Similar to FactSet, Capital IQ also provides scrubbed data, a must-have for investment bankers and related firms. Capital IQ’s strengths are convenient access, scrubbed data — including links to sources, and lower cost. At $13,000 per year per seat, Capital IQ provides an attractive value proposition.
Launched initially as a messaging service to connect financial firms, Symphony is expanding its service through a partnership that will bring Thomson Reuters news, data, and analytics to the Symphony platform.
The startup, launched in 2014, is led by Goldman Sachs and includes other powerhouse investors such as Blackrock, JP Morgan, Citi, and Morgan Stanley. These are world class players with a vested interest in Symphony’s success.

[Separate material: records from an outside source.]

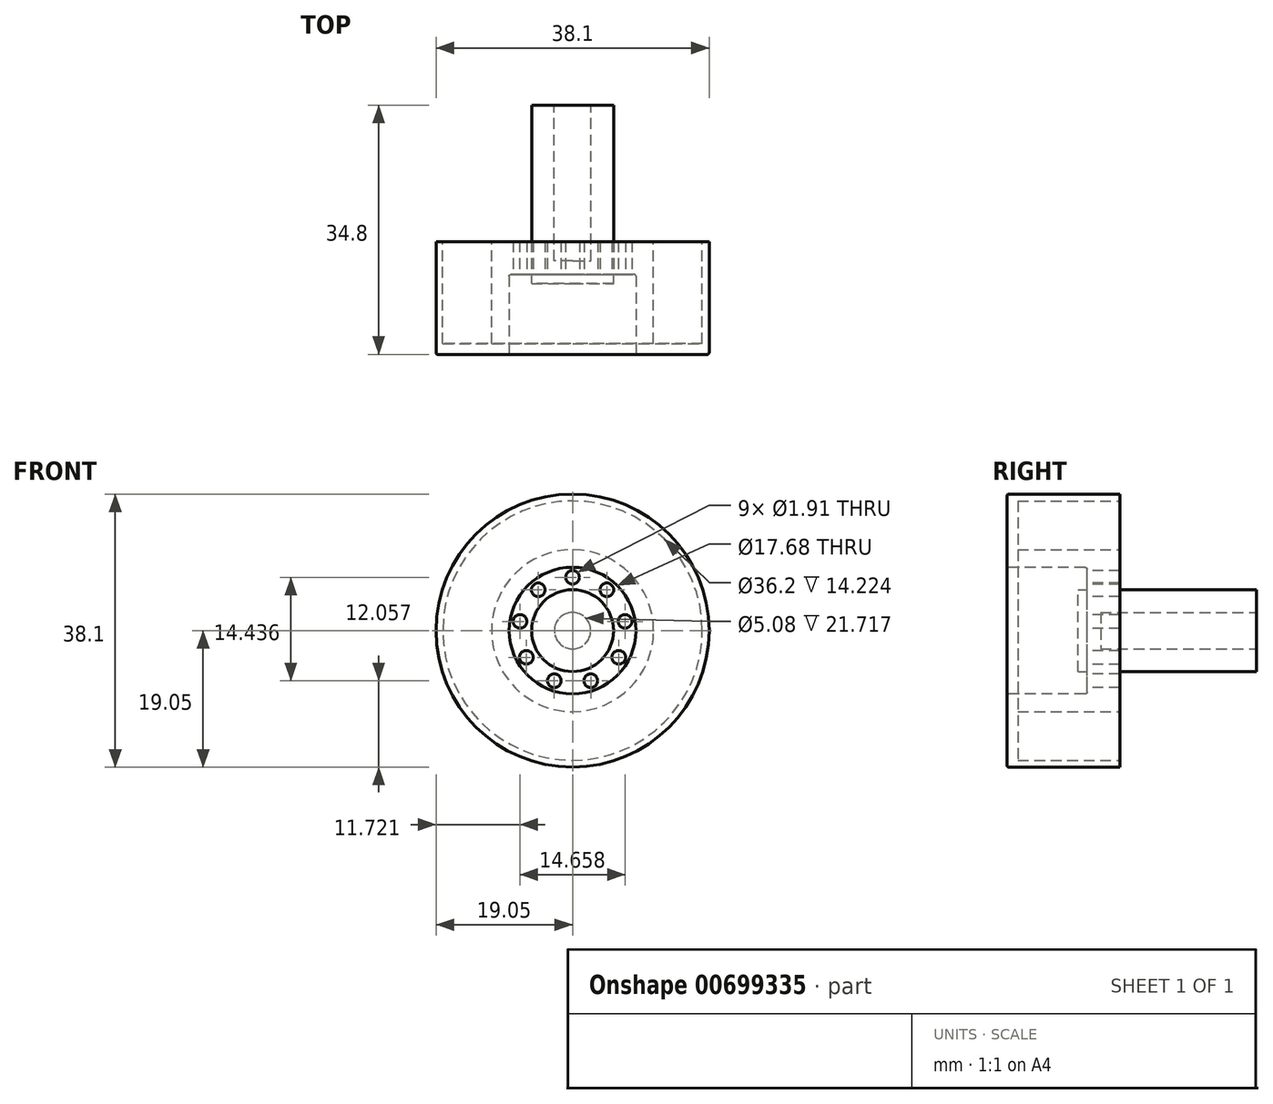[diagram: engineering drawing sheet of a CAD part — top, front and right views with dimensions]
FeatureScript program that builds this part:
annotation { "Feature Type Name" : "Feature", "Feature Type Description" : "" }
export const myFeature = defineFeature(function(context is Context, id is Id, definition is map)
    precondition{}
    {
        {
            var Q0;
            Q0=qCreatedBy(makeId("Front.planeOp"),FACE);
            var sketch = newSketch(context, id + "F0", { "sketchPlane" : qUnion([Q0])});
            skCircle(sketch, "E0", {"center": v(0, 0) * mm, "radius": 19.05 * mm});
            skSolve(sketch);
        }
        {
            var Q0;
            Q0 = qSketchRegion(id + "F0", true);
            extrude(context, id + "F1", {"entities" : qUnion([Q0]), "depth" : 15.75 * mm, "offsetDistance" : 25.4 * mm});
        }
        {
            var Q0;
            Q0=makeQuery(id+"F1.opExtrude","CAP_EDGE",EDGE,{"disambiguationData":[OSD([sQuery(id+"F0.wireOp",EDGE,"E0")])],"isStart":false});
            fillet(context, id + "F2", {"entities" : qUnion([Q0]), "radius" : 0.25 * mm, "tangentPropagation" : true, "allowEdgeOverflow" : false});
        }
        {
            var Q0;
            Q0=makeQuery(id+"F1.opExtrude","CAP_FACE",FACE,{"disambiguationData":[OSD([sQuery(id+"F0.wireOp",EDGE,"E0")])],"isStart":false});
            var sketch = newSketch(context, id + "F3", { "sketchPlane" : qUnion([Q0])});
            skCircle(sketch, "E1", {"center": v(0, 0) * mm, "radius": 8.84 * mm});
            skSolve(sketch);
        }
        {
            var Q0;
            Q0 = qSketchRegion(id + "F3", true);
            extrude(context, id + "F4", {"entities" : qUnion([Q0]), "operationType" : NewBodyOperationType.REMOVE, "oppositeDirection" : true, "depth" : 11.18 * mm, "offsetDistance" : 25.4 * mm});
        }
        {
            var Q0;
            Q0=makeQuery(id+"F4.boolean.opBoolean","COPY",EDGE,{"derivedFrom":makeQuery(id+"F4.opExtrude","CAP_EDGE",EDGE,{"disambiguationData":[OSD([sQuery(id+"F3.wireOp",EDGE,"E1")])],"isStart":true})});
            var Q1;
            Q1=makeQuery(id+"F4.boolean.opBoolean","COPY",FACE,{"derivedFrom":makeQuery(id+"F4.opExtrude","SWEPT_FACE",FACE,{"disambiguationData":[OSD([sQuery(id+"F3.wireOp",EDGE,"E1")])]})});
            fillet(context, id + "F5", {"entities" : qUnion([Q0, Q1]), "radius" : 0.25 * mm, "tangentPropagation" : true, "allowEdgeOverflow" : false});
        }
        {
            var Q0;
            Q0=makeQuery(id+"F4.boolean.opBoolean","COPY",FACE,{"derivedFrom":makeQuery(id+"F4.opExtrude","CAP_FACE",FACE,{"disambiguationData":[OSD([sQuery(id+"F3.wireOp",EDGE,"E1")])],"isStart":false})});
            var sketch = newSketch(context, id + "F6", { "sketchPlane" : qUnion([Q0])});
            skCircle(sketch, "E2", {"center": v(0, 7.44) * mm, "radius": 0.95 * mm});
            skCircle(sketch, "E3.1.0", {"center": v(6.45, -3.72) * mm, "radius": 0.95 * mm});
            skCircle(sketch, "E3.2.0", {"center": v(-6.45, -3.72) * mm, "radius": 0.95 * mm});
            skPoint(sketch, "E3.center", {"position": v(0, 0) * mm});
            skLineSegment(sketch, "E3.anchor1", {"start": v(0, 0) * mm, "end": v(0, 7.44) * mm, "construction": true});
            skLineSegment(sketch, "E3.anchor2", {"start": v(0, 0) * mm, "end": v(-6.45, -3.72) * mm, "construction": true});
            skCircle(sketch, "E4.1.0", {"center": v(-4.78, 5.7) * mm, "radius": 0.95 * mm});
            skCircle(sketch, "E4.1.1", {"center": v(-2.55, -7) * mm, "radius": 0.95 * mm});
            skCircle(sketch, "E4.1.2", {"center": v(7.33, 1.3) * mm, "radius": 0.95 * mm});
            skCircle(sketch, "E4.2.0", {"center": v(4.78, 5.7) * mm, "radius": 0.95 * mm});
            skCircle(sketch, "E4.2.1", {"center": v(-7.33, 1.3) * mm, "radius": 0.95 * mm});
            skCircle(sketch, "E4.2.2", {"center": v(2.55, -7) * mm, "radius": 0.95 * mm});
            skLineSegment(sketch, "E4.anchor2", {"start": v(0, 0) * mm, "end": v(4.78, 5.7) * mm, "construction": true});
            skSolve(sketch);
        }
        {
            var Q0;
            Q0=makeQuery(id+"F6.imprint","IMPRINT",FACE,{"disambiguationData":[TD([[makeQuery(id+"F6.imprint","IMPRINT",EDGE,{"derivedFrom":sQuery(id+"F6.wireOp",EDGE,"E2")}),1.0]])]});
            var Q1;
            Q1=makeQuery(id+"F6.imprint","IMPRINT",FACE,{"disambiguationData":[TD([[makeQuery(id+"F6.imprint","IMPRINT",EDGE,{"derivedFrom":sQuery(id+"F6.wireOp",EDGE,"E4.2.0")}),1.0]])]});
            var Q2;
            Q2=makeQuery(id+"F6.imprint","IMPRINT",FACE,{"disambiguationData":[TD([[makeQuery(id+"F6.imprint","IMPRINT",EDGE,{"derivedFrom":sQuery(id+"F6.wireOp",EDGE,"E4.1.2")}),1.0]])]});
            var Q3;
            Q3=makeQuery(id+"F6.imprint","IMPRINT",FACE,{"disambiguationData":[TD([[makeQuery(id+"F6.imprint","IMPRINT",EDGE,{"derivedFrom":sQuery(id+"F6.wireOp",EDGE,"E3.1.0")}),1.0]])]});
            var Q4;
            Q4=makeQuery(id+"F6.imprint","IMPRINT",FACE,{"disambiguationData":[TD([[makeQuery(id+"F6.imprint","IMPRINT",EDGE,{"derivedFrom":sQuery(id+"F6.wireOp",EDGE,"E4.2.2")}),1.0]])]});
            var Q5;
            Q5=makeQuery(id+"F6.imprint","IMPRINT",FACE,{"disambiguationData":[TD([[makeQuery(id+"F6.imprint","IMPRINT",EDGE,{"derivedFrom":sQuery(id+"F6.wireOp",EDGE,"E4.1.1")}),1.0]])]});
            var Q6;
            Q6=makeQuery(id+"F6.imprint","IMPRINT",FACE,{"disambiguationData":[TD([[makeQuery(id+"F6.imprint","IMPRINT",EDGE,{"derivedFrom":sQuery(id+"F6.wireOp",EDGE,"E3.2.0")}),1.0]])]});
            var Q7;
            Q7=makeQuery(id+"F6.imprint","IMPRINT",FACE,{"disambiguationData":[TD([[makeQuery(id+"F6.imprint","IMPRINT",EDGE,{"derivedFrom":sQuery(id+"F6.wireOp",EDGE,"E4.2.1")}),1.0]])]});
            var Q8;
            Q8=makeQuery(id+"F6.imprint","IMPRINT",FACE,{"disambiguationData":[TD([[makeQuery(id+"F6.imprint","IMPRINT",EDGE,{"derivedFrom":sQuery(id+"F6.wireOp",EDGE,"E4.1.0")}),1.0]])]});
            extrude(context, id + "F7", {"entities" : qUnion([Q0, Q1, Q2, Q3, Q4, Q5, Q6, Q7, Q8]), "operationType" : NewBodyOperationType.REMOVE, "oppositeDirection" : true, "depth" : 25.4 * mm, "offsetDistance" : 25.4 * mm});
        }
        {
            var Q0;
            Q0=makeQuery(id+"F4.boolean.opBoolean","COPY",FACE,{"derivedFrom":makeQuery(id+"F4.opExtrude","CAP_FACE",FACE,{"disambiguationData":[OSD([sQuery(id+"F3.wireOp",EDGE,"E1")])],"isStart":false})});
            var sketch = newSketch(context, id + "F8", { "sketchPlane" : qUnion([Q0])});
            skCircle(sketch, "E5", {"center": v(0, 0) * mm, "radius": 5.72 * mm});
            skSolve(sketch);
        }
        {
            var Q0;
            Q0=makeQuery(id+"F8.imprint","IMPRINT",FACE,{"disambiguationData":[TD([[makeQuery(id+"F8.imprint","IMPRINT",EDGE,{"derivedFrom":sQuery(id+"F8.wireOp",EDGE,"E5")}),1.0]])]});
            extrude(context, id + "F9", {"entities" : qUnion([Q0]), "operationType" : NewBodyOperationType.ADD, "depth" : 1.27 * mm, "offsetDistance" : 25.4 * mm});
        }
        {
            var Q0;
            Q0=makeQuery(id+"F1.opExtrude","CAP_FACE",FACE,{"disambiguationData":[OSD([sQuery(id+"F0.wireOp",EDGE,"E0")])],"isStart":true});
            var sketch = newSketch(context, id + "F10", { "sketchPlane" : qUnion([Q0])});
            skCircle(sketch, "E6", {"center": v(0, 0) * mm, "radius": 5.72 * mm});
            skSolve(sketch);
        }
        {
            var Q0;
            Q0=makeQuery(id+"F1.opExtrude","CAP_FACE",FACE,{"disambiguationData":[OSD([sQuery(id+"F0.wireOp",EDGE,"E0")])],"isStart":true});
            var sketch = newSketch(context, id + "F11", { "sketchPlane" : qUnion([Q0])});
            skCircle(sketch, "E7", {"center": v(0, 0) * mm, "radius": 11.3 * mm});
            skCircle(sketch, "E8", {"center": v(0, 0) * mm, "radius": 18.1 * mm});
            skSolve(sketch);
        }
        {
            var Q0;
            Q0=makeQuery(id+"F11.imprint","IMPRINT",FACE,{"disambiguationData":[TD([[makeQuery(id+"F11.imprint","IMPRINT",EDGE,{"derivedFrom":sQuery(id+"F11.wireOp",EDGE,"E7")}),-1.0]])]});
            extrude(context, id + "F12", {"entities" : qUnion([Q0]), "operationType" : NewBodyOperationType.REMOVE, "oppositeDirection" : true, "depth" : 14.22 * mm, "offsetDistance" : 25.4 * mm});
        }
        {
            var Q0;
            Q0=makeQuery(id+"F10.imprint","IMPRINT",FACE,{"disambiguationData":[TD([[makeQuery(id+"F10.imprint","IMPRINT",EDGE,{"derivedFrom":sQuery(id+"F10.wireOp",EDGE,"E6")}),1.0]])]});
            extrude(context, id + "F13", {"entities" : qUnion([Q0]), "operationType" : NewBodyOperationType.ADD, "depth" : 19.05 * mm, "offsetDistance" : 25.4 * mm});
        }
        {
            var Q0;
            Q0=makeQuery(id+"F13.opExtrude","CAP_FACE",FACE,{"disambiguationData":[OSD([sQuery(id+"F10.wireOp",EDGE,"E6")])],"isStart":false});
            shell(context, id + "F14", {"entities" : qUnion([Q0]), "thickness" : 3.17 * mm});
        }
    });
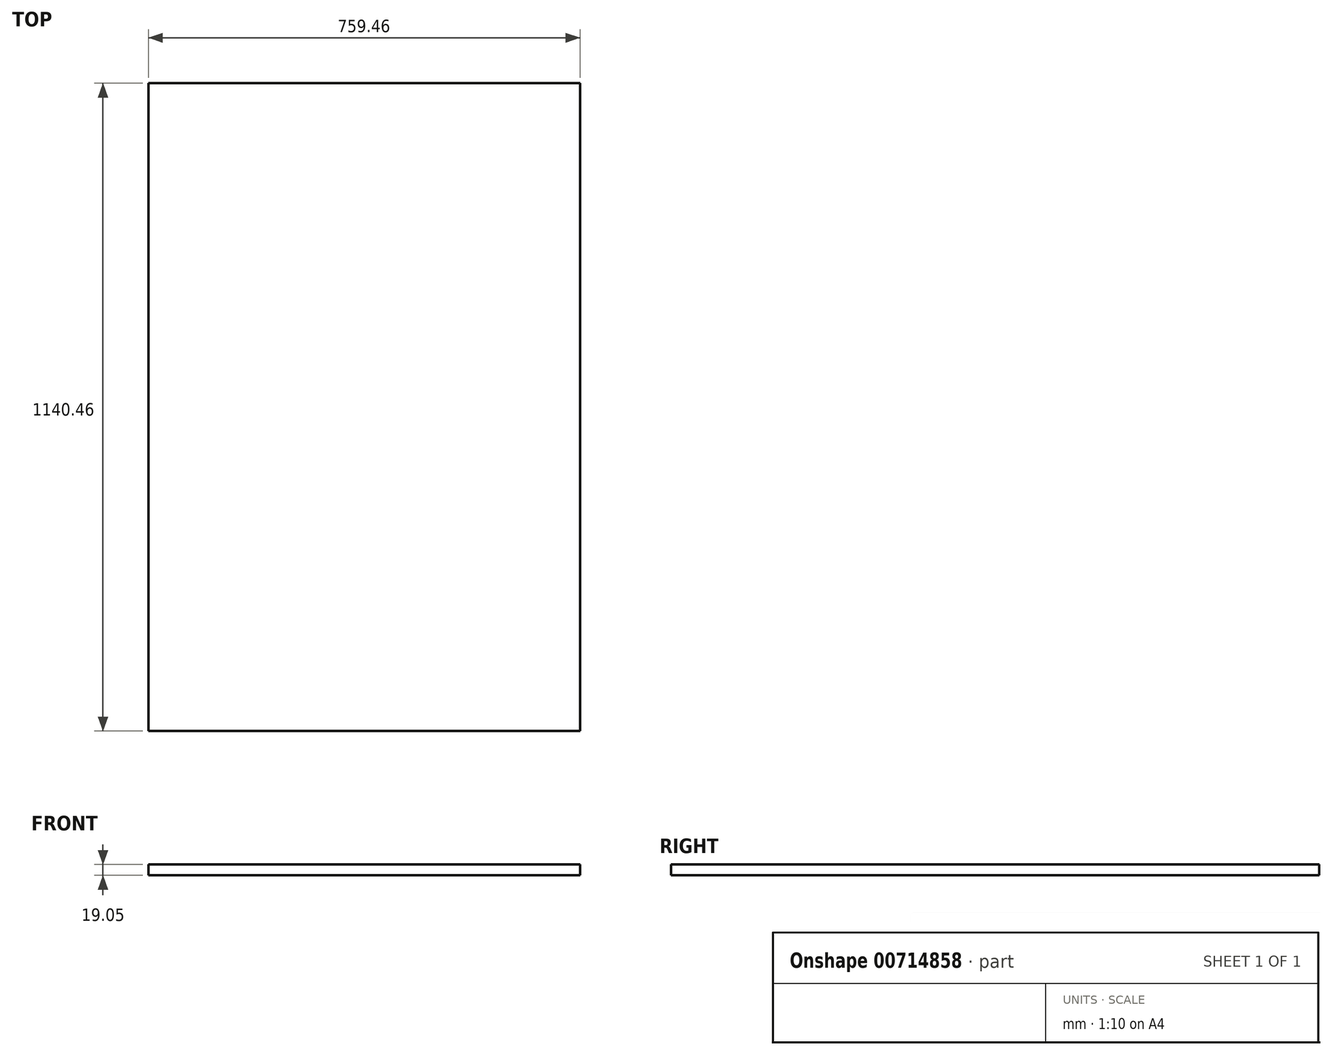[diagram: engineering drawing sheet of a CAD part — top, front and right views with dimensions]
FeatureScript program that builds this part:
annotation { "Feature Type Name" : "Feature", "Feature Type Description" : "" }
export const myFeature = defineFeature(function(context is Context, id is Id, definition is map)
    precondition{}
    {
        {
            var Q0;
            Q0=qCreatedBy(makeId("Top.planeOp"),FACE);
            var sketch = newSketch(context, id + "F0", { "sketchPlane" : qUnion([Q0])});
            skLineSegment(sketch, "E0.bottom", {"start": v(379.73, 570.23) * mm, "end": v(-379.73, 570.23) * mm});
            skLineSegment(sketch, "E0.top", {"start": v(379.73, -570.23) * mm, "end": v(-379.73, -570.23) * mm});
            skLineSegment(sketch, "E0.left", {"start": v(379.73, 570.23) * mm, "end": v(379.73, -570.23) * mm});
            skLineSegment(sketch, "E0.right", {"start": v(-379.73, 570.23) * mm, "end": v(-379.73, -570.23) * mm});
            skPoint(sketch, "E0.middle", {"position": v(0, 0) * mm});
            skSolve(sketch);
        }
        {
            var Q0;
            Q0 = qSketchRegion(id + "F0", true);
            extrude(context, id + "F1", {"entities" : qUnion([Q0]), "depth" : 19.05 * mm, "offsetDistance" : 25.4 * mm});
        }
    });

As brokerage and financial firms, they also have an acute understanding of what brokers and financial market experts need from the software as well as having an intimate knowledge of their competition, Bloomberg Terminal, having used it for years.
Pricing for the service, although still less extensive than Bloomberg’s offering, starts at $20 per license per month for small businesses, with customized pricing for enterprise clients.
Which financial data solution you choose isn’t always governed by cost alone. Some tools are better suited for certain tasks than others and there’s value in more comprehensive tools that offer more functionality. However, if your foreseeable needs are specialized or narrow in scope a multi-tool solution might be overkill and also might not offer enough specialization for your financial market niche.
At costs of up to $2,000 per seat per month, choosing a financial market data provider is a decision that merits in-depth research. By choosing the right tool to help guide your decisions and provide market insight, the cost can become a secondary consideration, however, because the right tool or suite can help you make more informed decisions, connect you with the right players in your niche, and help you prevent costly trading mistakes.